# DATA PROVIDED:
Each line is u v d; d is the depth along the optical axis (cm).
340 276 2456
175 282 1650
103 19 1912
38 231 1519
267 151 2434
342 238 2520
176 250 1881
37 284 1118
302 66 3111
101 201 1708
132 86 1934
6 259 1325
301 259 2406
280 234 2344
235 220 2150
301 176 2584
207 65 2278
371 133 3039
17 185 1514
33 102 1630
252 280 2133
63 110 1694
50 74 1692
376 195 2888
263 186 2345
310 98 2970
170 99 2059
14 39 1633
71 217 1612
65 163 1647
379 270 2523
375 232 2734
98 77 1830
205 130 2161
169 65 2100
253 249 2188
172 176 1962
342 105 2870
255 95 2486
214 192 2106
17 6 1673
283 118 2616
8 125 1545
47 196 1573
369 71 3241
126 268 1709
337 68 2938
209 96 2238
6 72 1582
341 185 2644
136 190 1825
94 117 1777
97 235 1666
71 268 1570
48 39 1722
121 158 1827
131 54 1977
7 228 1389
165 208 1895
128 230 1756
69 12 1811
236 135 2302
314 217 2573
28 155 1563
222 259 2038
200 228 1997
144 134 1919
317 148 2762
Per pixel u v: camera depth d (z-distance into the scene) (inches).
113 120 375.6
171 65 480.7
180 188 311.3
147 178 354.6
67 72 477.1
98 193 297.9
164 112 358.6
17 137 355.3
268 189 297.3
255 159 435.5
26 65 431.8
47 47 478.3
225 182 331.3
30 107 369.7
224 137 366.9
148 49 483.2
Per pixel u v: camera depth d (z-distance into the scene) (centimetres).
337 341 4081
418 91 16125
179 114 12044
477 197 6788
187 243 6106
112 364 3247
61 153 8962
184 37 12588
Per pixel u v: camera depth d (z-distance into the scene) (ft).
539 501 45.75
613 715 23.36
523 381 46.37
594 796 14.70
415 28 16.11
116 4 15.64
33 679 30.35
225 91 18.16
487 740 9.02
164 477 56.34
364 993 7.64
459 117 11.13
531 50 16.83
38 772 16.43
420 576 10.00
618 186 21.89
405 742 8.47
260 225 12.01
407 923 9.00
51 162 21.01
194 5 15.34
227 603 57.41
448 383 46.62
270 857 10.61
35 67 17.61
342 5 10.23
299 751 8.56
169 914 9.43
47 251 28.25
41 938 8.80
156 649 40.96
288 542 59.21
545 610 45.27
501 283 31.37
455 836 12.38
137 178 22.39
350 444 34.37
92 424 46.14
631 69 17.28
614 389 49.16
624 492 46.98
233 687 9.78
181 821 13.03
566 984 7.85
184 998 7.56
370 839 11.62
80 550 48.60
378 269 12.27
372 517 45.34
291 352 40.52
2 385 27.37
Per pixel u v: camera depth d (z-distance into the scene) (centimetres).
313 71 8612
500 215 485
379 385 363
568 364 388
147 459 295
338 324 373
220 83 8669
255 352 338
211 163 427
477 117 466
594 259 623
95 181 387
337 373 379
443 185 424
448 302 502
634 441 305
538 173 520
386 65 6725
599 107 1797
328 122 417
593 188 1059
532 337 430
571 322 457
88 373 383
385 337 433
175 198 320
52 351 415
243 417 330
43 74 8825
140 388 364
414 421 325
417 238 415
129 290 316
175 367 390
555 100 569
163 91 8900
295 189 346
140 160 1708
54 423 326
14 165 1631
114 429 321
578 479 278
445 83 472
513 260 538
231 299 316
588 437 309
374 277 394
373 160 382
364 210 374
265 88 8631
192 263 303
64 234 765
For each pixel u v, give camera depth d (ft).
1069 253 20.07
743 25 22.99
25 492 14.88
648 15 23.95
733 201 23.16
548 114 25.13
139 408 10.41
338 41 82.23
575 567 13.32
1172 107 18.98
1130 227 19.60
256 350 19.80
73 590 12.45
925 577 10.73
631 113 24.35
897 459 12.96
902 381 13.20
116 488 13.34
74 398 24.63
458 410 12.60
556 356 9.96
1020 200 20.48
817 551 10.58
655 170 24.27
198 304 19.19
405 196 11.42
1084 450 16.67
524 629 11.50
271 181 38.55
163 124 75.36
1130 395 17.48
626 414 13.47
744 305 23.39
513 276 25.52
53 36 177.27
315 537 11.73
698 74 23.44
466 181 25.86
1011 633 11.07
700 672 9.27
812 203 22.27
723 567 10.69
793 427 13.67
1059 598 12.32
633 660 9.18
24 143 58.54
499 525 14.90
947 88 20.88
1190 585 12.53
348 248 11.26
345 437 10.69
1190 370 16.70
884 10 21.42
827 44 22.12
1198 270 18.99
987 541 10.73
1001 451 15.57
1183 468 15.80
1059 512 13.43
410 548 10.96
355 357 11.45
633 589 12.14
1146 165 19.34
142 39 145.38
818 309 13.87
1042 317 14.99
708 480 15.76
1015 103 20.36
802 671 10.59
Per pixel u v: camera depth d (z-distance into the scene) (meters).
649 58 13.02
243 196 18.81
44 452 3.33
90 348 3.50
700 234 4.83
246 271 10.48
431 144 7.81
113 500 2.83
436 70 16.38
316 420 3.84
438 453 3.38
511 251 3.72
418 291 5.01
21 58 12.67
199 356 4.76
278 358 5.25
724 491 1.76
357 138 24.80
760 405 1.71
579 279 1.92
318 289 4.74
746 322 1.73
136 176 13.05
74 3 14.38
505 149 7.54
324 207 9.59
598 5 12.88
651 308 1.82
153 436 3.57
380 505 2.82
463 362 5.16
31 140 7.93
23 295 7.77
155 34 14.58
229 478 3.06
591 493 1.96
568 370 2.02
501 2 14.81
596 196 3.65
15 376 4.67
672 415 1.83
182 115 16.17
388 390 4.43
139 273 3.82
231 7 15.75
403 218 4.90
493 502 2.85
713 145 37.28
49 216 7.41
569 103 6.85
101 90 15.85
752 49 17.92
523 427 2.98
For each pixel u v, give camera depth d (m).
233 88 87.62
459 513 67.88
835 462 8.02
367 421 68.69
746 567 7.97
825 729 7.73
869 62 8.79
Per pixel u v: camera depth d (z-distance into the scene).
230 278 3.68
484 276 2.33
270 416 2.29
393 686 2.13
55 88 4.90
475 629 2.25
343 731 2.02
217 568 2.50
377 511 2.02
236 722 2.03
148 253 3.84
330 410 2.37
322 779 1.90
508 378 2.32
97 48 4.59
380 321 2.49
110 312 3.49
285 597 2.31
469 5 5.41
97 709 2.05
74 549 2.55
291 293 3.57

# TASK DETAILS:
Considering the entries above, how many lines contain "depth"? Give that number with nothing else.

# EXERCISE OUTPUT:
9